Physics problem: rope sliding off the fence

Let

m (unknown) be the mass of the rope,

g be gravitational acceleration,

v (unknown) be the rope's velocity at the moment the rope cleared the top of the fence,

t (to be computed) be the time from the moment one end of the rope clears the fence till the other end touches the ground.

I will assume that the rope's center of gravity is at its half-point.

This is the strategy:

compute v using conservation of energy,

compute t using Newton's Laws.

COMPUTE v

In the absence of friction, in the initial equilibrium position

the rope's center of gravity must have been on top of the fence.

Its potential energy was mgh.

Then the moment the rope clears the fence its potential energy was mg(h-l/2),

and its kinetic energy was mv²/2.

By conservation of energy

mg(h-l/2) + mv²/2 = mgh

From that

v = √(gl) (1)

Supplied entries
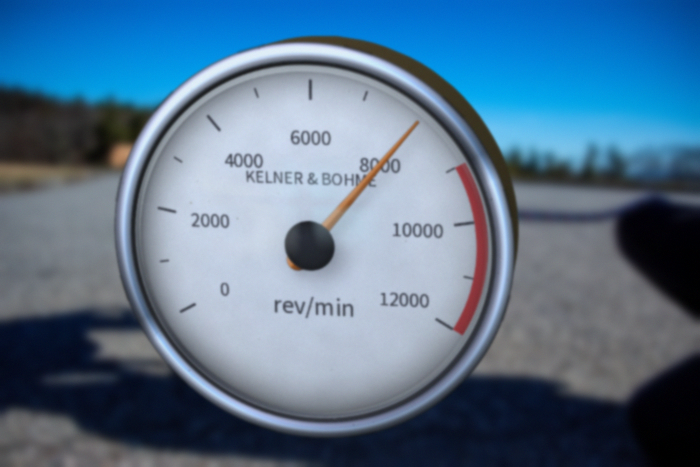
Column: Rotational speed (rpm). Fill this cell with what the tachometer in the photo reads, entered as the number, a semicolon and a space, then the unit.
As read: 8000; rpm
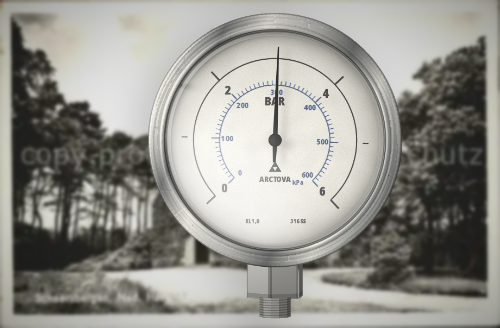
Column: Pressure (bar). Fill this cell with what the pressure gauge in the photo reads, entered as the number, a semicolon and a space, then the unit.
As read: 3; bar
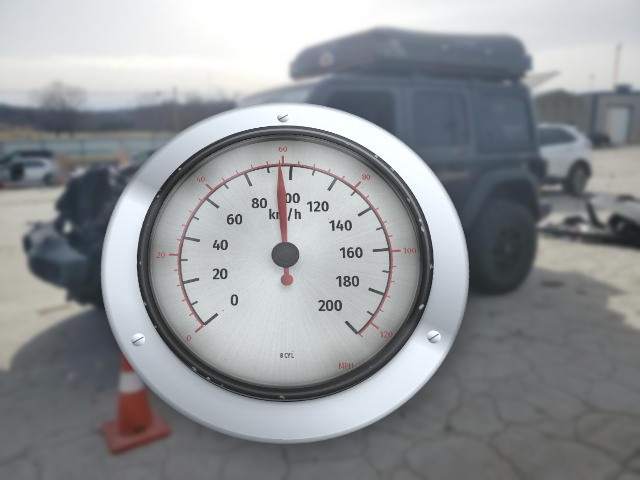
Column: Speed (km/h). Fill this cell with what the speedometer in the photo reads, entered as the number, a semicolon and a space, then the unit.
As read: 95; km/h
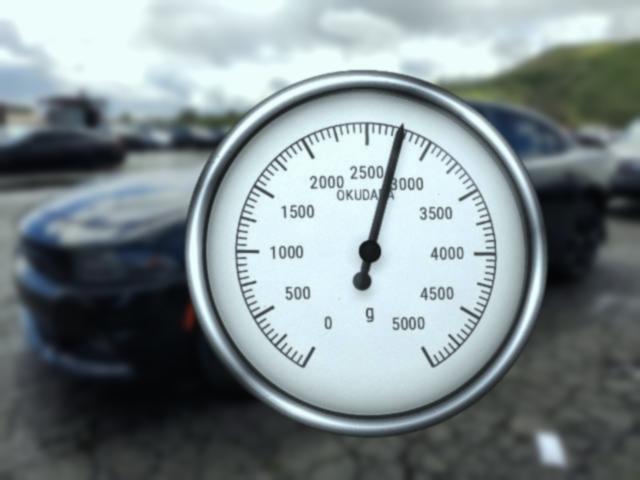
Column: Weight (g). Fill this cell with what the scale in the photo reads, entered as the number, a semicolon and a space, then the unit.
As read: 2750; g
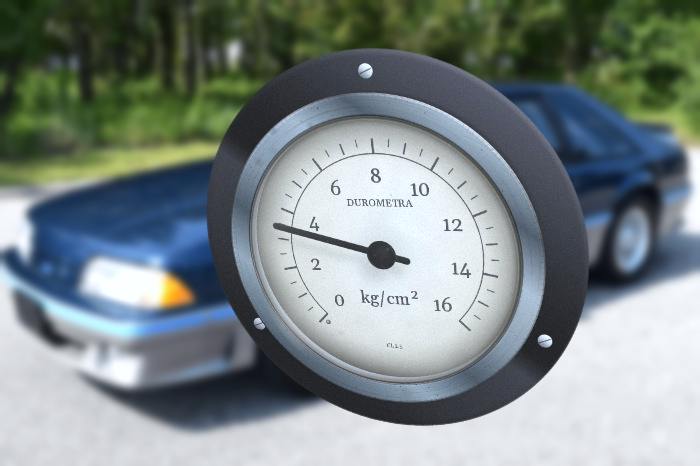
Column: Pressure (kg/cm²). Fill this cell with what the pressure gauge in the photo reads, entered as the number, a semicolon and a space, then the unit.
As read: 3.5; kg/cm²
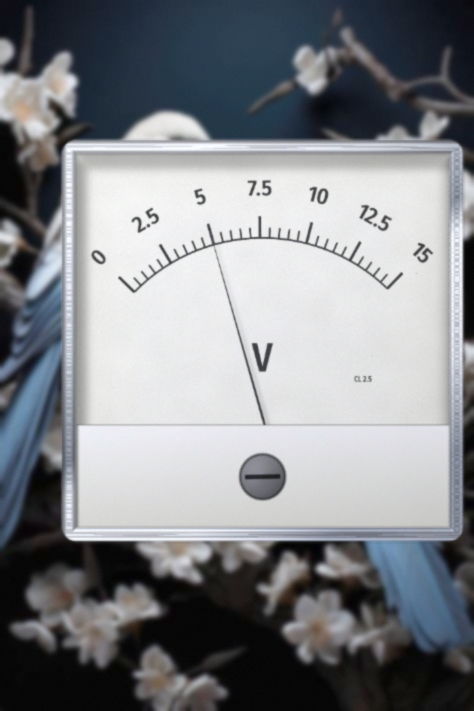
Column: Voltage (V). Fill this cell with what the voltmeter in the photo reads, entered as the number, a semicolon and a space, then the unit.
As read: 5; V
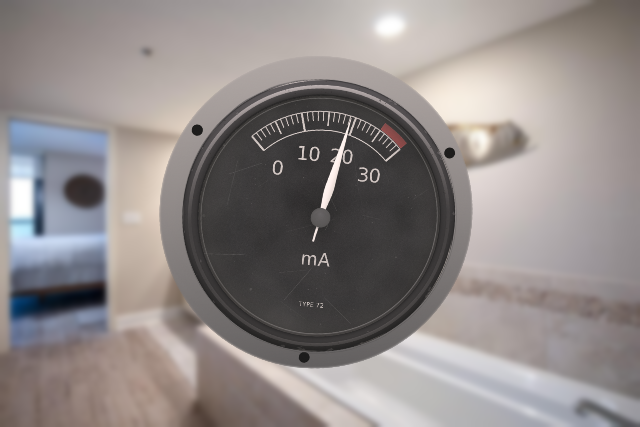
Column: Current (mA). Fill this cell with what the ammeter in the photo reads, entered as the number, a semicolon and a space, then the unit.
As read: 19; mA
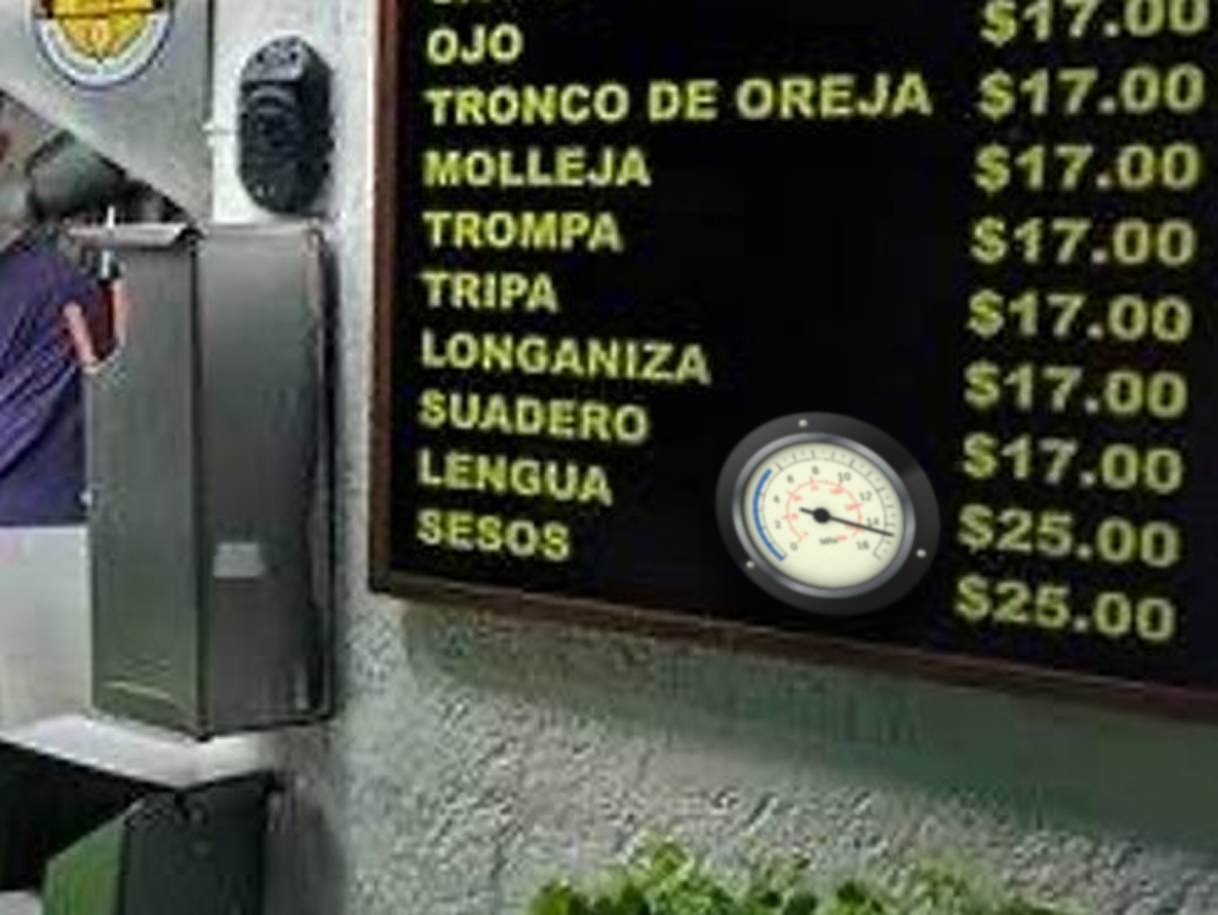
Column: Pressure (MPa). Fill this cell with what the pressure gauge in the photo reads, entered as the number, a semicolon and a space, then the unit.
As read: 14.5; MPa
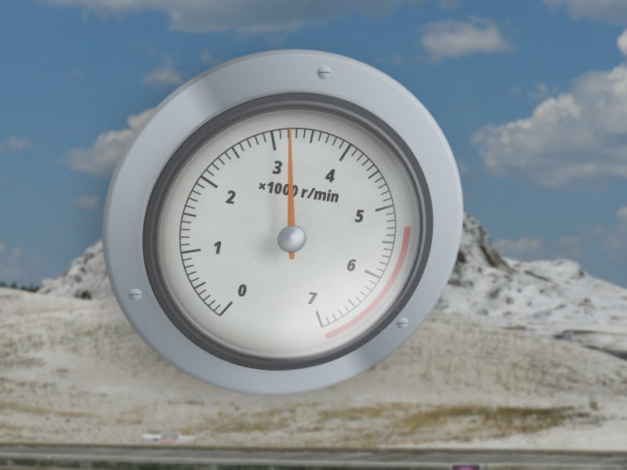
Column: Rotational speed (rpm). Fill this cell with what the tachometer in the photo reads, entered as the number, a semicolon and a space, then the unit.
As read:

Complete the following
1. In the solution to the rope-sliding-off-the-fence problem, where is the rope's center of gravity assumed to lie?
2. Continue the rope-and-fence physics solution after its last line.

Expected responses
1. At the rope's half-point.

2.
COMPUTE t

The moment one end of the rope clears the fence,

the other end is distance h-l from the ground.

By free fall it covers that distance in the time t.

Without deriving it, the equation for free fall gives us

h-l = vt + gt²/2

That gives the quadratic equation

gt²/2 + vt - (h-l) = 0

The solution is

t = (-v ± √(v² + 2g(h-l)))/g

Substitute from (1)

t = (-√(gl) ± √(gl + 2gh - 2gl))/g = (-√(gl) ± √(2gh - gl))/g = (-√l ± √(2h - l))/√g

While the negative solution does have a physical significance,

only the positive solution corresponds to the given problem.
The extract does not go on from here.